Though we agree that only one of the methods described in subsection (3) can ultimateiy apply to individual employments, the statutory language fails to support Wausau's position .... A reasonable reading of § 39-71-123, MCA (2003), in its entirety, supports the WCC's interpretation that the calculation methods contained in subsection (3) should apply to each individual employment comprising the concurrent employments in the same manner they apply to individual employments . .[17]

¶12 In light of the case law to the contrary, I reject Peters' argument that the average weekly wage of a single employment may be divided into "components" and calculated under both § 39-71-123(3)(a), MCA, and § 39-71-123(3)(b), MCA. Therefore, his motion for reconsideration or amendment of this issue is denied.
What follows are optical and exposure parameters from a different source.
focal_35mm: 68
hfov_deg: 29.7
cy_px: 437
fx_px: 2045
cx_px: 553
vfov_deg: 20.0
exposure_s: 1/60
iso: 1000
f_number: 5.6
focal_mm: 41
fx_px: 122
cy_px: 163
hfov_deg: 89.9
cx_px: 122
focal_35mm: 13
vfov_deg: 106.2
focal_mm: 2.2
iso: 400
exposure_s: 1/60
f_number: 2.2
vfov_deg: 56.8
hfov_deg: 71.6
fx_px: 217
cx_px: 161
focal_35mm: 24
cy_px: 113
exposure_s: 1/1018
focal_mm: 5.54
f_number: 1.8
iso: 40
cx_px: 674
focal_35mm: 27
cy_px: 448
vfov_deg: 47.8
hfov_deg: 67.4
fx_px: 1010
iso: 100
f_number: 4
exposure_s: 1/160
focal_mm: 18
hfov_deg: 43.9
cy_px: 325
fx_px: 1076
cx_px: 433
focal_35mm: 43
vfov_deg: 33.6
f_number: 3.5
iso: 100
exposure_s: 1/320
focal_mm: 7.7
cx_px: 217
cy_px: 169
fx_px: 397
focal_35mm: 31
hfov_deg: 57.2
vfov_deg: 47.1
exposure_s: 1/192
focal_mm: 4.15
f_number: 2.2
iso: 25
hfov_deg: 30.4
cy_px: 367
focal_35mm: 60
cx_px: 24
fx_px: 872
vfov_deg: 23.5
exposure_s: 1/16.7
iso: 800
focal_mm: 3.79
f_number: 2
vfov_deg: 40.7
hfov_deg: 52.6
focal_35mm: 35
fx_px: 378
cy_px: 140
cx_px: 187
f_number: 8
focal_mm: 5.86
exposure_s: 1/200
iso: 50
Order Regarding Offsets and Overpayments

¶13 Peters further moves that this Court should amend or reconsider its Order Regarding Offsets and Overpayments. Specifically, Peters contends that the Court should reconsider its conclusion that he failed to satisfy the sixth element of equitable estoppel and should instead conclude that Zurich is estopped from recouping an overpayment it made to Peters.[18]
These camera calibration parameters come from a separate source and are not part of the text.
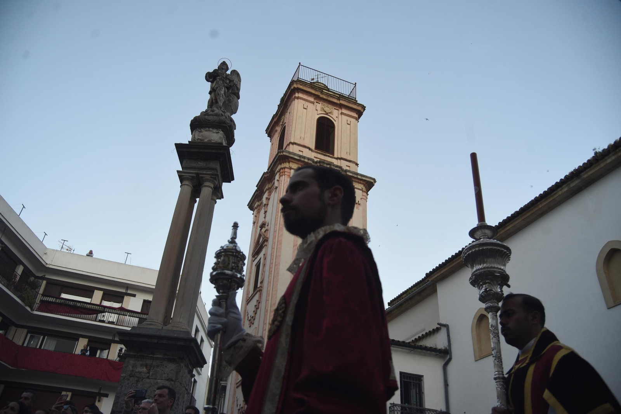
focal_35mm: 29
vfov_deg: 45.0
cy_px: 207
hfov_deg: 63.6
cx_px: 310
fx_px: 500
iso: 560
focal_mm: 29
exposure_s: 1/125
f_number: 6.3
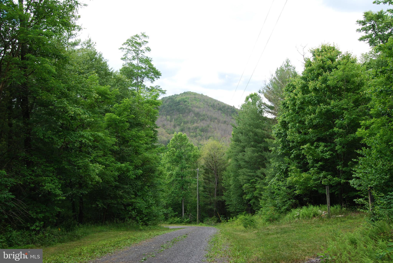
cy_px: 132
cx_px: 196
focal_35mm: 30
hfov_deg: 61.9
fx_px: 328
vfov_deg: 43.7
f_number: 8
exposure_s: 1/60
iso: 200
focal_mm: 20
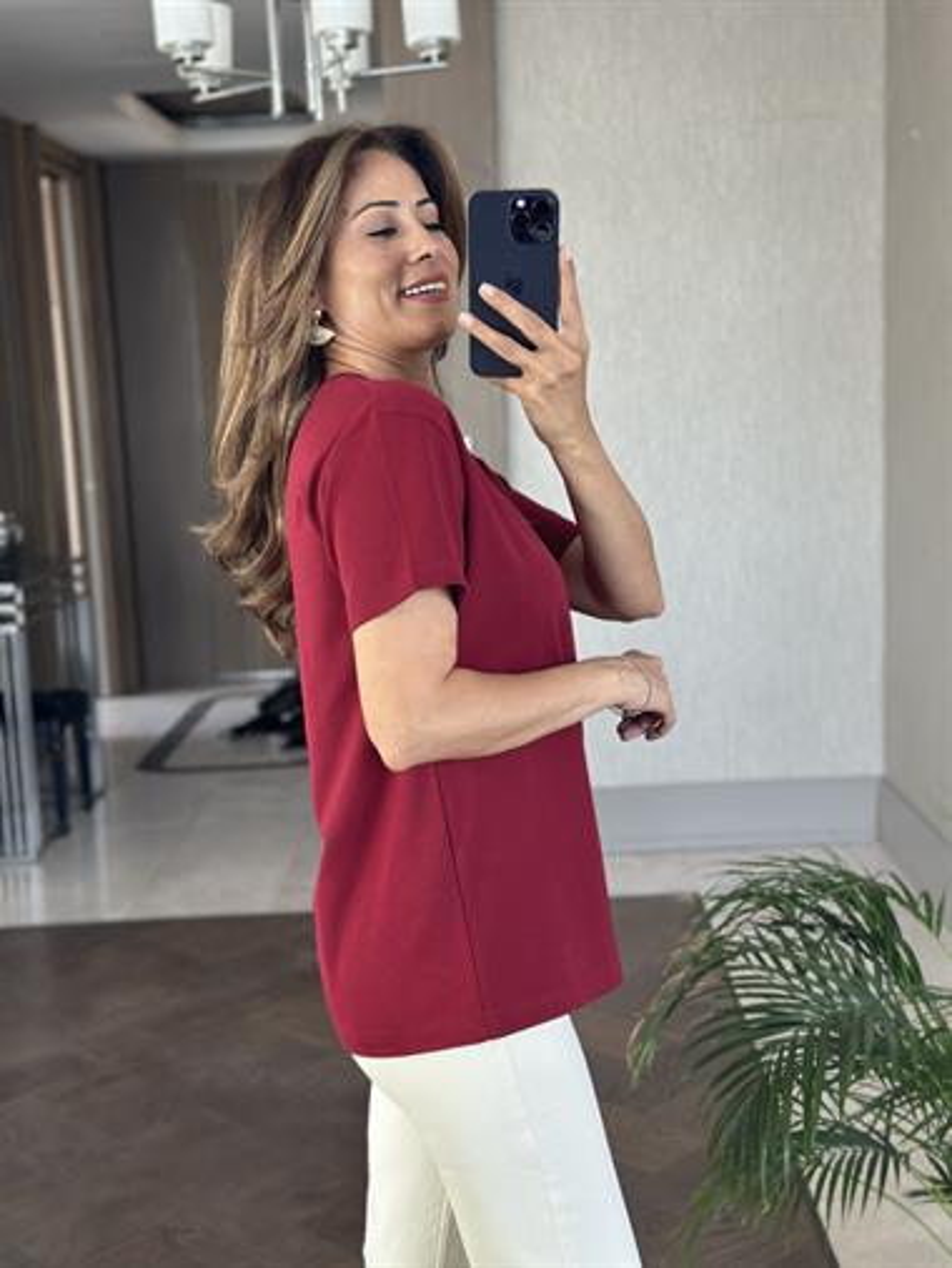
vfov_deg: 39.6
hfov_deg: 30.3
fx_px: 1759
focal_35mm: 48
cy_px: 634
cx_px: 476
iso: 125
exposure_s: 1/67
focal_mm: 6.86
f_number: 1.78
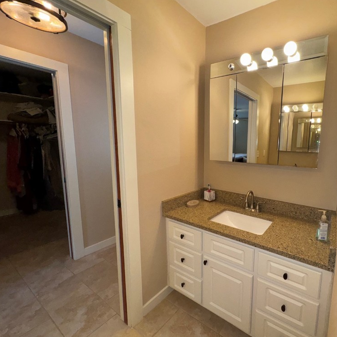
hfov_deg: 81.7
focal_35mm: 17
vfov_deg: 84.0
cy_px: 168
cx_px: 219
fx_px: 187
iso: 125
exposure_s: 1/120
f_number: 2.2
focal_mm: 2.22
¶14 In the Order at issue, I concluded that Peters had not met the sixth element of equitable estoppel because he had not proven that he acted upon Zurich's conduct so as to change his position for the worse. In reaching this conclusion, I noted two factors which impacted my decision: (1) Peters provided no information as to how, or whether, he spent the overpayment; and (2) it would not be onerous for Zurich to recoup the overpayment via an offset. I explained:

While Peters argues that he changed his position for the worse by spending the overpayment when he could have saved it, Peters' position cannot be changed for the worse if the overpayment is recouped solely by reducing the amount of benefits he receives for the recalculation of his average weekly wage[, which is] an increase in benefits Peters could not have counted on as it was only speculative prior to my contemporaneous ruling in his favor on that issue.[19]
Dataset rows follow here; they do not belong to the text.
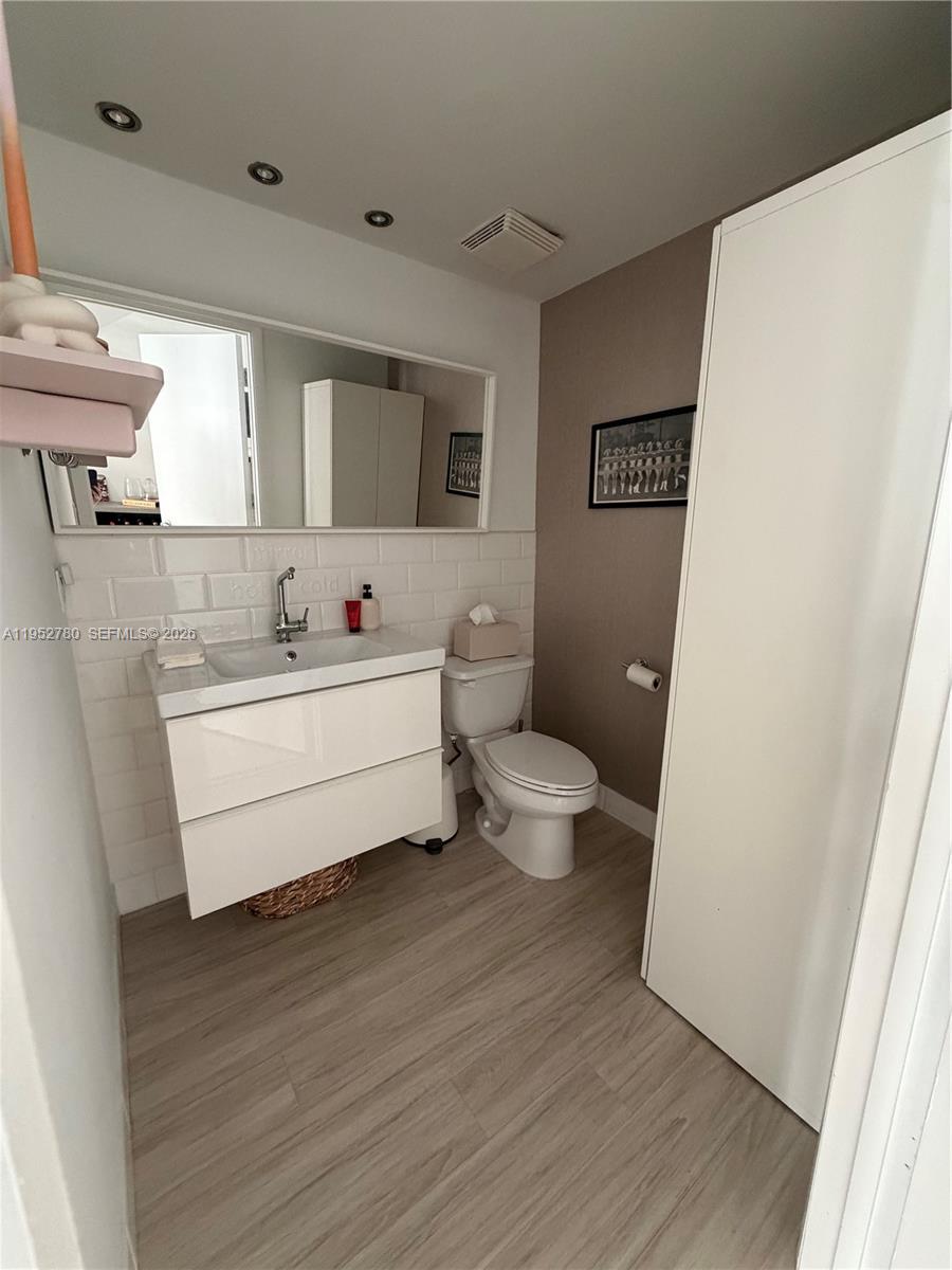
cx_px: 476
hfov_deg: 85.7
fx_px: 513
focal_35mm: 14
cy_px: 635
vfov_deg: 102.1
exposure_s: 1/60
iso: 500
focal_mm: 2.22
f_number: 2.2
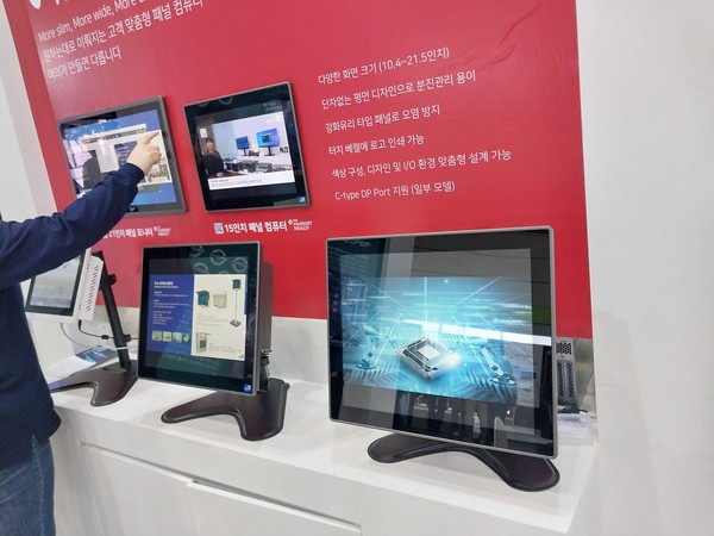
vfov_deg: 53.1
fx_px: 536
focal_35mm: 26
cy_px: 268
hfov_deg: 67.3
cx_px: 357
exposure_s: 1/60
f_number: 1.8
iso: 200
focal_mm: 4
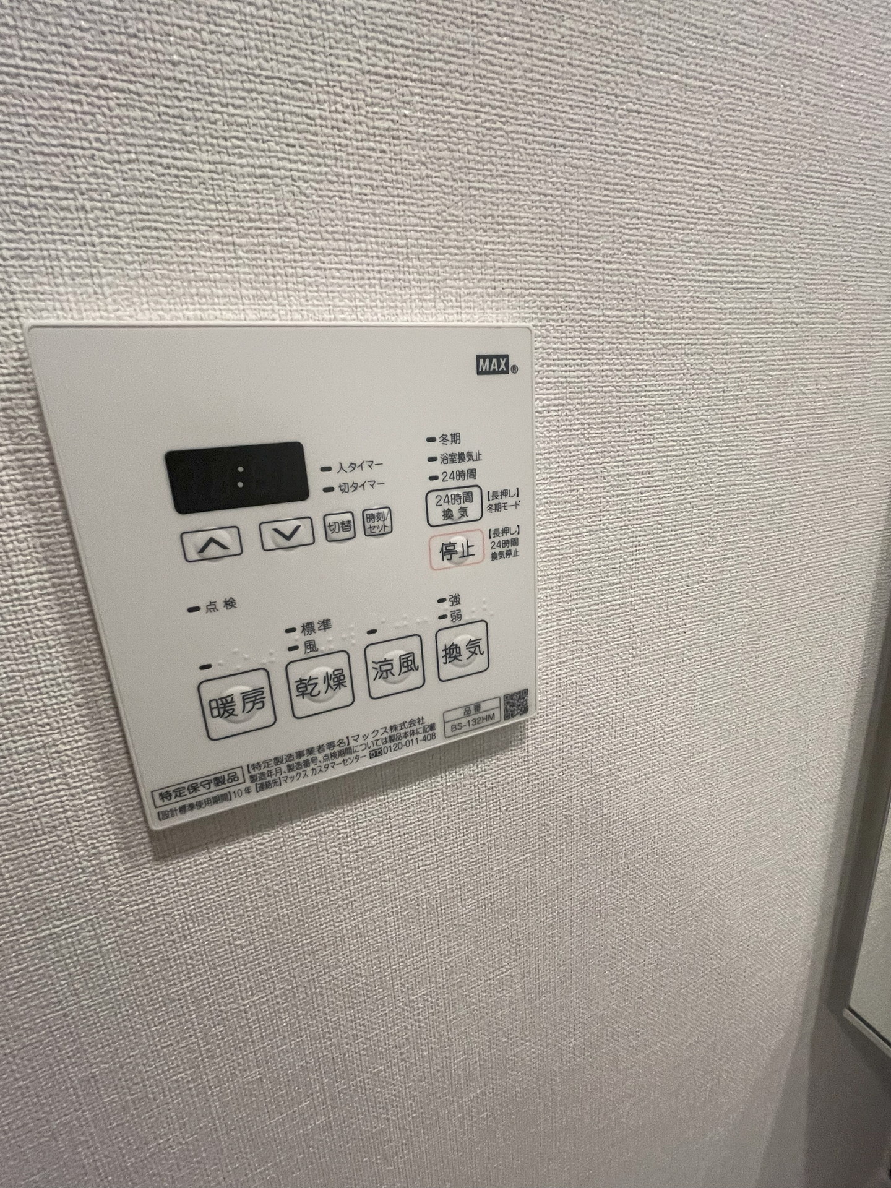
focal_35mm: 16
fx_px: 549
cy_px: 594
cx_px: 446
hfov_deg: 78.1
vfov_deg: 94.5
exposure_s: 1/100
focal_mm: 1.54
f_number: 2.4
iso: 250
¶ 15 Peters now argues that he should not be required to provide an accounting of how, or if, he spent the funds because he suffers from "an extremely severe mental and emotional injury."[20] Peters cites no statutory or case law to support his contention that a movant should be excused from meeting his burden of proof because of mental or emotional injuries. However, even if I were to accept this argument at face value in the absence of any citation to legal authority, it does not change the outcome of my ruling. Peters' lack of information is only one of two reasons for which I concluded that he had not met the sixth element of equitable estoppel. In his motion to amend or reconsider, he does not address the fact that I found that recoupment of the overpayment would not be onerous if Zurich recouped the overpayment solely by reducing the increased benefits Peters would receive as a result of my contemporaneous ruling in his favor regarding the inclusion of his annual bonus in his average weekly wage. Because Peters has failed to address this part of my ruling, I conclude he has not proven that he is entitled to amendment or reconsideration of my Order Regarding Offsets and Overpayments. His motion is therefore denied.

ORDER

¶ 16 Petitioner's motion to amend is DENIED.

¶ 17 Petitioner's motion for reconsideration is DENIED.